# [WIP][TEAMROU]ROU Launcher - updated 10/4/11



## linuxmotion (Jun 12, 2011)

Team ROU - Aiming to bring a simple, yet elegant UI to Android

*We are currently looking for *experienced developers* to release the launcher faster so if you are interested in helping us, please contact our head developer at [email protected]

Members:
redbullcat - Publicist / Organizer
cryshop - Head Concept & Graphics Designer
tyl3rdurden & linuxmotion - Head Developers
mohit1234 - Graphics Designer
wozzall - Team Admin

The launcher is based off of cryshop's UI from March and has been updated quite a lot since then. You can find the latest concept video *here*

You can follow us on our *Twitter* for the latest updates 

You might think 'oh hey another cool concept but its probably gonna stay at that' BUT, we are IN development and in early alpha stages with a working launcher. Here are some alpha build screenshots:
















We are doing our best to bring it to you as soon as possible and with hopefully more developers interest(get experienced developers to contact us!), we hope to do exactly that. Stay tuned for more updates on the launcher and other apps we have in mind.

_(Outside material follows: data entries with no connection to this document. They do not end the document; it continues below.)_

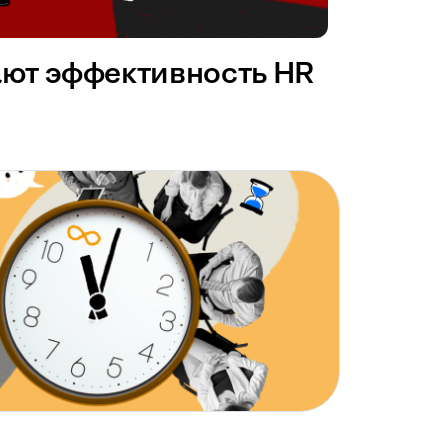
ают эффективность HR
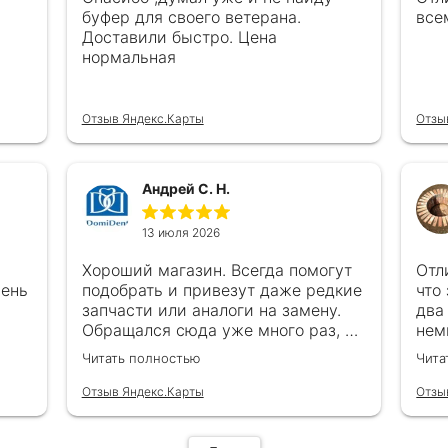
буфер для своего ветерана.
все
Доставили быстро. Цена
нормальная
Отзыв Яндекс.Карты
Отзы
Андрей С. Н.
13 июля 2026
Хороший магазин. Всегда помогут
Отл
чень
подобрать и привезут даже редкие
что
запчасти или аналоги на замену.
два
Обращался сюда уже много раз, ни
нем
каках проблем ни когда не
в с
Читать полностью
Чита
возникало
все
обр
Отзыв Яндекс.Карты
Отзы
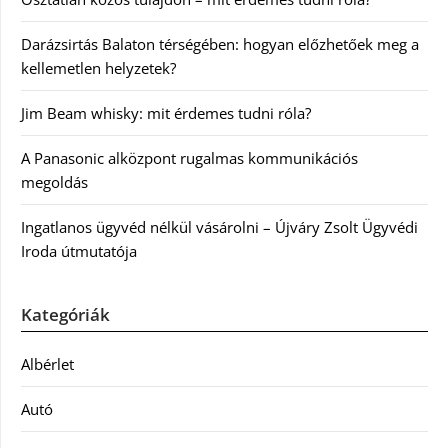
Darázsirtás Balaton térségében: hogyan előzhetőek meg a
kellemetlen helyzetek?
Jim Beam whisky: mit érdemes tudni róla?
A Panasonic alközpont rugalmas kommunikációs
megoldás
Ingatlanos ügyvéd nélkül vásárolni – Újváry Zsolt Ügyvédi
Iroda útmutatója
Kategóriák
Albérlet
Autó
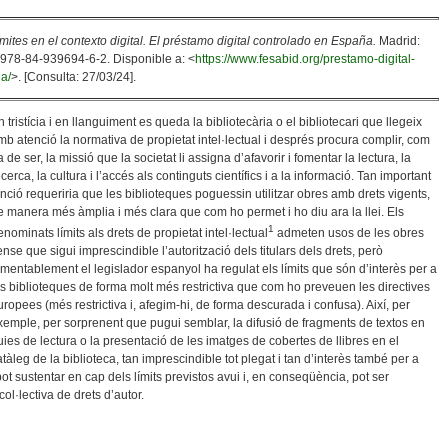
ímites en el contexto digital. El préstamo digital controlado en España.
Madrid:
978-84-939694-6-2. Disponible a: <
https://www.fesabid.org/prestamo-digital-
a/
>. [Consulta: 27/03/24].
n tristícia i en llanguiment es queda la bibliotecària o el bibliotecari que llegeix
mb atenció la normativa de propietat intel·lectual i després procura complir, com
a de ser, la missió que la societat li assigna d’afavorir i fomentar la lectura, la
ecerca, la cultura i l’accés als continguts científics i a la informació. Tan important
unció requeriria que les biblioteques poguessin utilitzar obres amb drets vigents,
e manera més àmplia i més clara que com ho permet i ho diu ara la llei. Els
1
enominats límits als drets de propietat intel·lectual
admeten usos de les obres
ense que sigui imprescindible l’autorització dels titulars dels drets, però
amentablement el legislador espanyol ha regulat els límits que són d’interès per a
es biblioteques de forma molt més restrictiva que com ho preveuen les directives
uropees (més restrictiva i, afegim-hi, de forma descurada i confusa). Així, per
xemple, per sorprenent que pugui semblar, la difusió de fragments de textos en
uies de lectura o la presentació de les imatges de cobertes de llibres en el
atàleg de la biblioteca, tan imprescindible tot plegat i tan d’interès també per a
 pot sustentar en cap dels límits previstos avui i, en conseqüència, pot ser
col·lectiva de drets d’autor.
abarder Sobre Els Límits Als Drets De Propietat Intel·lectual I Les Biblioteques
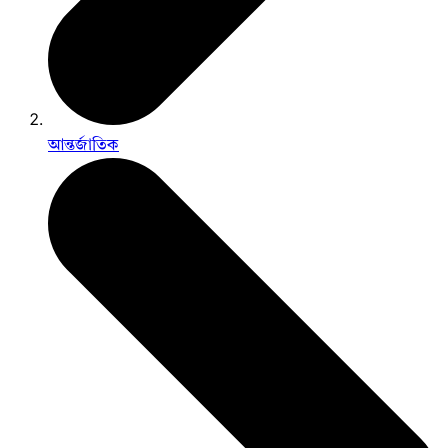
আন্তর্জাতিক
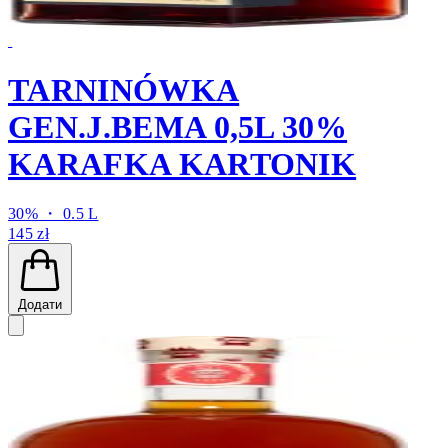
TARNINÓWKA
GEN.J.BEMA 0,5L 30%
KARAFKA KARTONIK
30% ・ 0.5 L
145 zł
Додати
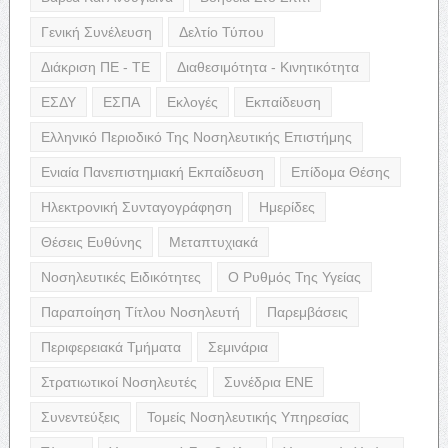
Γενική Συνέλευση
Δελτίο Τύπου
Διάκριση ΠΕ - ΤΕ
Διαθεσιμότητα - Κινητικότητα
ΕΣΔΥ
ΕΣΠΑ
Εκλογές
Εκπαίδευση
Ελληνικό Περιοδικό Της Νοσηλευτικής Επιστήμης
Ενιαία Πανεπιστημιακή Εκπαίδευση
Επίδομα Θέσης
Ηλεκτρονική Συνταγογράφηση
Ημερίδες
Θέσεις Ευθύνης
Μεταπτυχιακά
Νοσηλευτικές Ειδικότητες
Ο Ρυθμός Της Υγείας
Παραποίηση Τίτλου Νοσηλευτή
Παρεμβάσεις
Περιφερειακά Τμήματα
Σεμινάρια
Στρατιωτικοί Νοσηλευτές
Συνέδρια ΕΝΕ
Συνεντεύξεις
Τομείς Νοσηλευτικής Υπηρεσίας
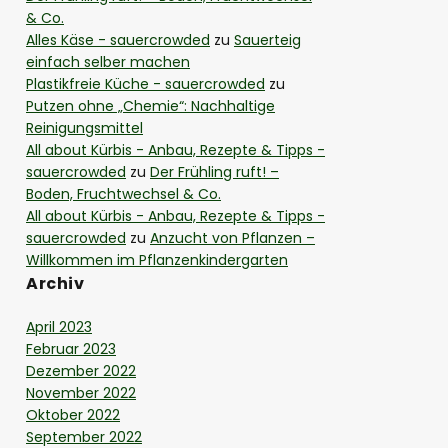
& Co.
Alles Käse - sauercrowded
zu
Sauerteig
einfach selber machen
Plastikfreie Küche - sauercrowded
zu
Putzen ohne „Chemie“: Nachhaltige
Reinigungsmittel
All about Kürbis - Anbau, Rezepte & Tipps -
sauercrowded
zu
Der Frühling ruft! –
Boden, Fruchtwechsel & Co.
All about Kürbis - Anbau, Rezepte & Tipps -
sauercrowded
zu
Anzucht von Pflanzen –
Willkommen im Pflanzenkindergarten
Archiv
April 2023
Februar 2023
Dezember 2022
November 2022
Oktober 2022
September 2022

*ROU Launcher Release Information*:
Closed Beta Test: Late November
Market Release: Early/Mid December

Also, we appreciate the great interest for the launcher but please DO NOT contact us about Beta testing yet as November is a while away and we will be sure to post for applications for the closed Beta testing when November comes. Thanks.


----------



## linuxmotion (Jun 12, 2011)

Reserved For updates

Original thread: http://forum.xda-developers.com/showthread.php?t=1268704

Sent from my Incredible using Tapatalk


----------



## g00s3y (Jul 12, 2011)

Looking awesome, can't wait for this!


----------



## grondinm (Jul 30, 2011)

break from the mold. Looking very good. can't wait/


----------